Отвратительный запах отравленным стрелам могли придавать сознательно. То была античная версия современного «зловонного оружия», которое разрабатывают военные химики в качестве «психологических токсинов». Принцип зловонного оружия сегодня связан с тем, что запахи экскрементов и гниющих тел невыносимы для людей во всем мире, что и понятно, поскольку и то и другое – источники потенциально смертельных патогенов. Эта логика работала и в донаучную эпоху, когда дурные запахи – миазмы – считали непосредственной причиной заболеваний. Практика применения фекалий, мочи и других отвратительно пахнущих, исполненных патогенами веществ, в военном деле существовала в древнем Китае, Европе и обеих Америках. Сегодня военные зловонные вещества создаются искусственно. Теоретически они предполагаются к использованию как «нелетальное» оружие в условиях массового скопления людей, но на самом деле их токсичность и варварские способы применения могут повлечь за собой травмы и смерти[135].
Скифский яд для стрел определенно не предназначался для охоты на животных. Смешивая сгнившие останки ядовитых змей с кровью и фекалиями, скифы создавали бактериологическое оружие исключительно для убийства людей: никто не стал бы есть дичь, убитую подобным образом. Ренате Ролле, специалист по древним скифам, полагает, что в результате получался «чудовищный яд», приносивший мучительную смерть или продолжительную болезнь, поскольку «даже самые легкие ранения, скорее всего, оказывались фатальными».
И действительно: разложившаяся человеческая кровь и фекалии животных содержали бактерии, которые вызывают столбняк и гангрену, в то время как гниющие гадюки привносили в образовавшуюся рану новые бактериальные загрязнители. Сам змеиный яд, если его не получали отдельно, скорее всего, терял нейротоксичные свойства, если его оставляли разлагаться вместе с телом змеи. Ролле обратилась к судебному медику Стеффену Бергу, который предположил, что яд скифской стрелы, по всей видимости, начинал действовать в течение часа. Кровяные клетки жертвы разлагались, наступал шок. Даже если жертва переживала этот шок, через день-другой за ним следовала гангрена. Гангрена вызывала сильное гноетечение, из раны сочилась черная кровь – как в мифах о Троянской войне. Через несколько дней наступала смерть от столбняка. Но даже если жертва чудесным образом выживала, до конца жизни человек оставался инвалидом, как Филоктет и Телеф в греческих мифах: рана не затягивалась никогда[136].

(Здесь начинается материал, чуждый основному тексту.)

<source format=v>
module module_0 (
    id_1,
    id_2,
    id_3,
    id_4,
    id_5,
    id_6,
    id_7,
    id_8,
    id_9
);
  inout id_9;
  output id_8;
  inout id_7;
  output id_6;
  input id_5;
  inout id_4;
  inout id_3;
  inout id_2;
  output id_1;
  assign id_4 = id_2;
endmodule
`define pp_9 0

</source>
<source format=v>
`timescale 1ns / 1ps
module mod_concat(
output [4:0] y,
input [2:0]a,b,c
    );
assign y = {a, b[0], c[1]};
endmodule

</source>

Словно этих ужасных последствий применения яда недостаточно, литературные и археологические источники доказывают, что мастера по изготовлению наконечников скифских стрел снабжали свои крылатые орудия еще и крючками. Возмущаясь жуткими методами скифов, «сулившими двойную смерть», римский поэт Овидий описывал, как жертв «безжалостно расстреливали зазубренными стрелами», чей «летучий металл был смазан ядовитыми соками». Отравленные стрелы с хитроумно закрученными шипами уничтожили римскую армию в Армении в 68 г. до н. э., согласно историку Кассию Диону. Они имели неплотно прикрепленный второй наконечник, который обламывался и оставался глубоко внутри раны при попытке выдернуть стрелу[137].
«Чтобы сделать боль еще более нестерпимой, а изъятие стрелы более сложным», как пишет Ролле, к наконечникам одних стрел прикрепляли шипы, а другие изобиловали острыми крючками.

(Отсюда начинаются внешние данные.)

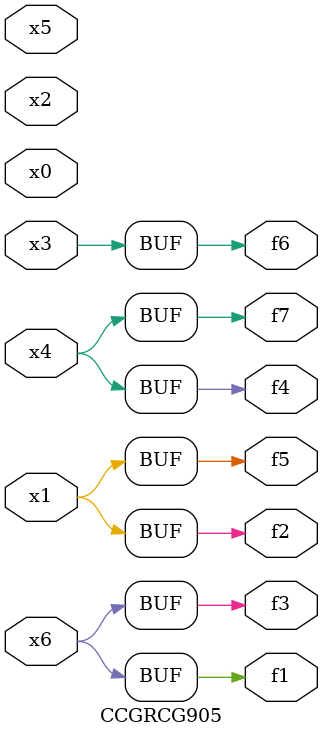
<source format=v>
module CCGRCG905(
	input x0, x1, x2, x3, x4, x5, x6,
	output f1, f2, f3, f4, f5, f6, f7
);
	assign f1 = x6;
	assign f2 = x1;
	assign f3 = x6;
	assign f4 = x4;
	assign f5 = x1;
	assign f6 = x3;
	assign f7 = x4;
endmodule

</source>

Даже поверхностная рана от такого снаряда очень болезненна, а удалить его крайне проблематично. Стрел, «усеянных крючками и вымоченных в яде, особенно страшились», заключает Ролле.
Это оружие, специально созданное для того, чтобы наносить больше повреждений и причинять больше боли, вызывало неодобрение у греков и римлян, которые, впрочем, охотно закрывали глаза на собственный опыт применения биологического оружия. Интересно, что античная критика оружия, разработанного для увеличения страданий, предвосхищает современные протоколы ведения войны, которые запрещают использование снарядов, чреватое «чрезмерными повреждениями или необязательными страданиями»[138].